Kubernetes Ingress for Distributed Model Serving

Question

Pulumi · Accepted Answer

In Kubernetes, an Ingress is an API object that manages external access to the services in a cluster, typically HTTP. For your use case of distributed model serving, the Ingress will route external traffic to the appropriate model-serving service based on the request path or host.

To configure an Ingress for distributed model serving, you will need:

1. A Kubernetes cluster with the Ingress controller installed (you could use NGINX Ingress controller, for example).
2. One or more model-serving services deployed in the cluster.
3. An Ingress resource defining the access rules.

Below, you will find a Pulumi program written in Python that demonstrates how to set up an Ingress resource to distribute traffic to two different model-serving services based on the request path.

First, I will include the necessary import statements:

* `pulumi_kubernetes` is used to interact with Kubernetes resources.
* The `Ingress` class (from `networking.v1`) to create an Ingress resource.
* The `Service` class to define the backend services for handling the requests.

Here is the Pulumi program that demonstrates this:

```python
import pulumi
from pulumi_kubernetes import Provider
from pulumi_kubernetes.networking.v1 import Ingress
from pulumi_kubernetes.core.v1 import Service

# Assume that you have a Kubernetes Provider configured for Pulumi.
k8s_provider = Provider(resource_name='k8s')

# Define a service for Model A
model_a_service = Service('model-a-service',
    metadata={
        "name": "model-a-service"
    },
    spec={
        "selector": {
            "app": "model-a"
        },
        "ports": [{
            "port": 80,
            "targetPort": 8080
        }]
    },
    opts=pulumi.ResourceOptions(provider=k8s_provider)
)

# Define a service for Model B
model_b_service = Service('model-b-service',
    metadata={
        "name": "model-b-service"
    },
    spec={
        "selector": {
            "app": "model-b"
        },
        "ports": [{
            "port": 80,
            "targetPort": 8080
        }]
    },
    opts=pulumi.ResourceOptions(provider=k8s_provider)
)

# Create the Ingress resource
ingress = Ingress('model-serving-ingress',
    metadata={
        "annotations": {
            # Example of an NGINX-specific annotation for rewrite
            "nginx.ingress.kubernetes.io/rewrite-target": "/$2"
        }
    },
    spec={
        "rules": [{
            "http": {
                "paths": [
                    {
                        "path": "/model-a(/|$)(.*)",
                        "pathType": "Prefix",
                        "backend": {
                            "service": {
                                "name": model_a_service.metadata["name"],
                                "port": {
                                    "number": 80
                                }
                            }
                        }
                    },
                    {
                        "path": "/model-b(/|$)(.*)",
                        "pathType": "Prefix",
                        "backend": {
                            "service": {
                                "name": model_b_service.metadata["name"],
                                "port": {
                                    "number": 80
                                }
                            }
                        }
                    },
                ]
            }
        }]
    },
    opts=pulumi.ResourceOptions(provider=k8s_provider)
)

# Export the Ingress name
pulumi.export('ingress_name', ingress.metadata['name'])
```

In this program:
- Two `Service` resources are defined, one for each model-serving service (`model-a` and `model-b`).
- An `Ingress` resource is created that defines rules for routing traffic to these services.
  - Requests to `/model-a` will be routed to `model-a-service`.
  - Requests to `/model-b` will be routed to `model-b-service`.
- For simplicity, we assume each service is running on port 8080 and the Ingress will route traffic to them on port 80.
- Note that the `path` fields are using a regular expression to capture any sub-paths.
- The `nginx.ingress.kubernetes.io/rewrite-target` annotation is specific to the NGINX Ingress controller and indicates how to rewrite the URL path before forwarding the request to the backend service.
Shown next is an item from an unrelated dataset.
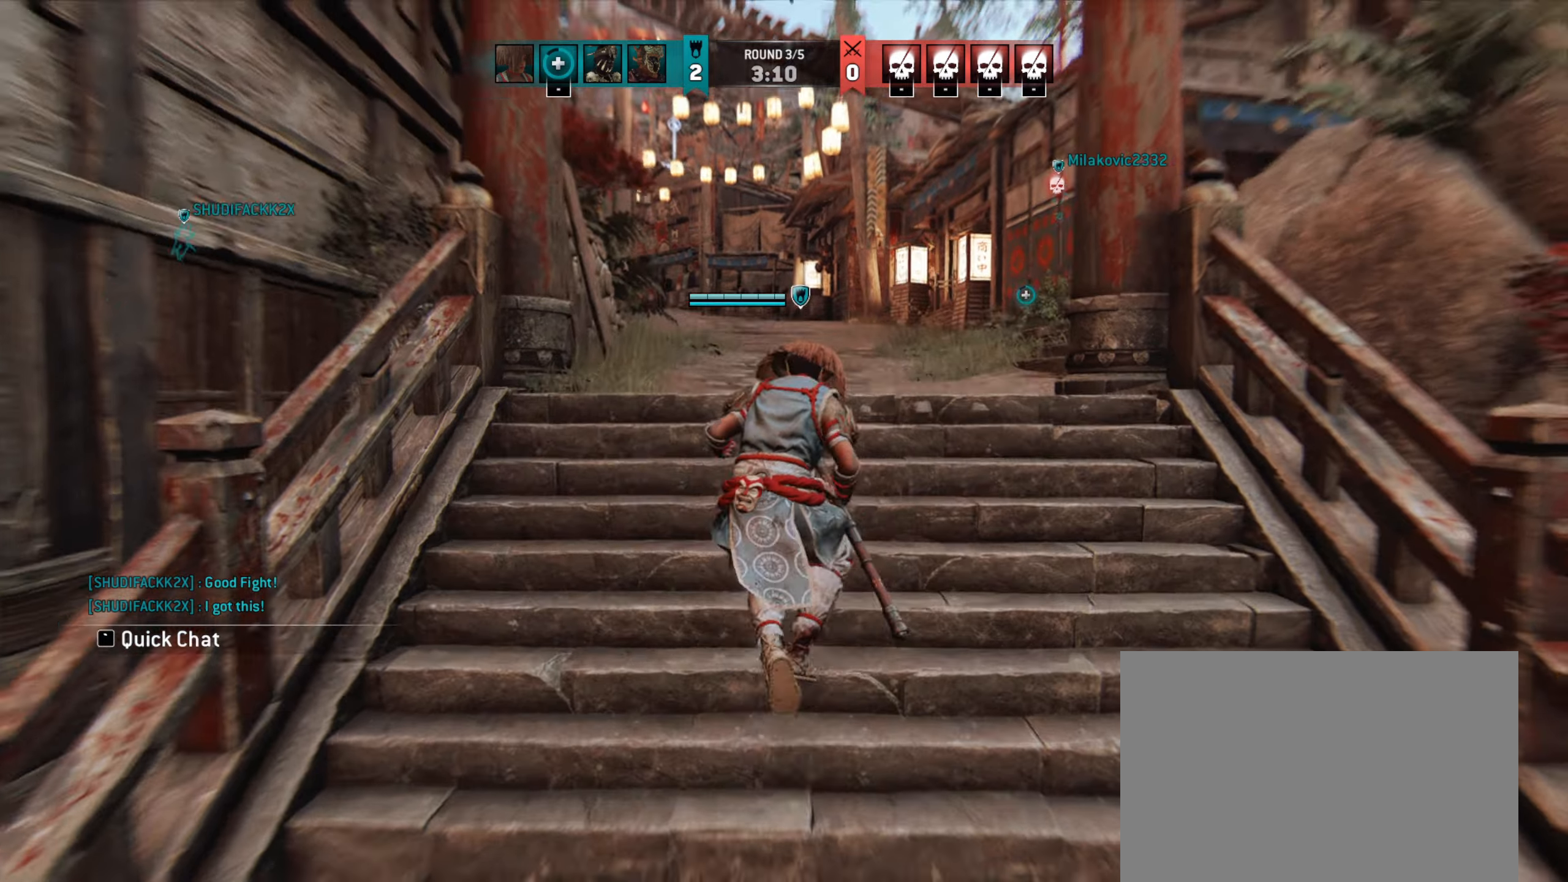
{"keys": ["a", "w"], "mouse": [], "events": [[383, "a", "down"]]}
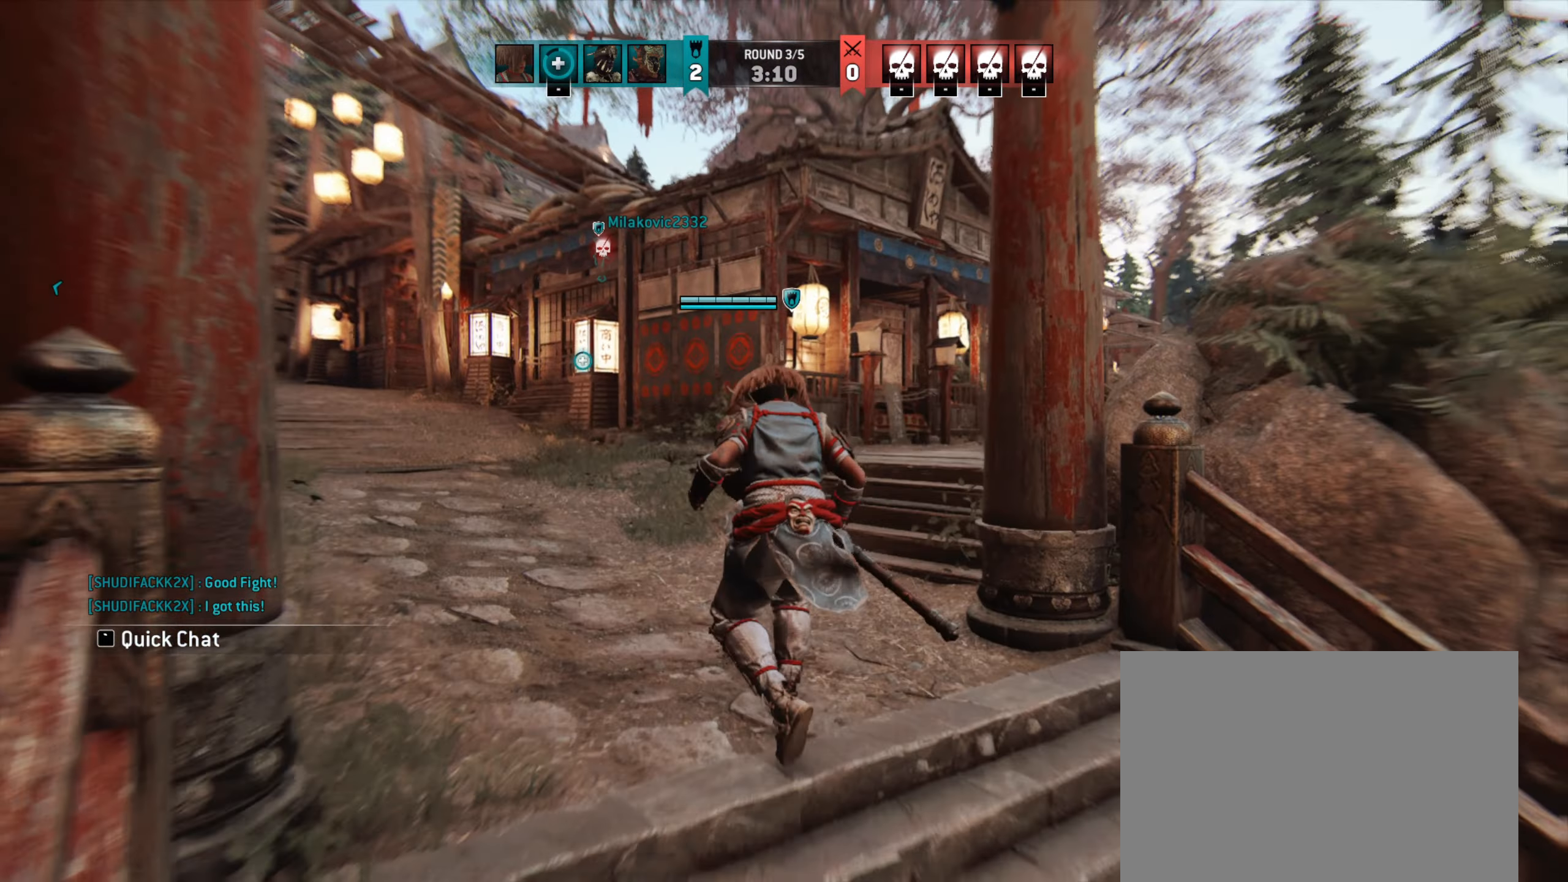
{"keys": ["d", "w"], "mouse": [], "events": [[117, "a", "up"], [350, "d", "down"]]}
Ensure that you have applied the NGINX Ingress controller or an equivalent in your cluster and that the services represented as `model-a` and `model-b` are deployed and properly labeled. Adjust the `selector` fields to match the labels of your model-serving pods.

Finally, I have exported the name of the Ingress resource so that you can easily find it within your cluster after deployment. This is a standard practice for tracking generated resources in Pulumi.

Deploy the program using Pulumi CLI commands:
- Run `pulumi up` to preview and deploy the changes.
- Confirm the deployment by selecting 'yes'.
- After successful deployment, you can check the Ingress resource using `kubectl` or access the model services through the Ingress' external endpoint.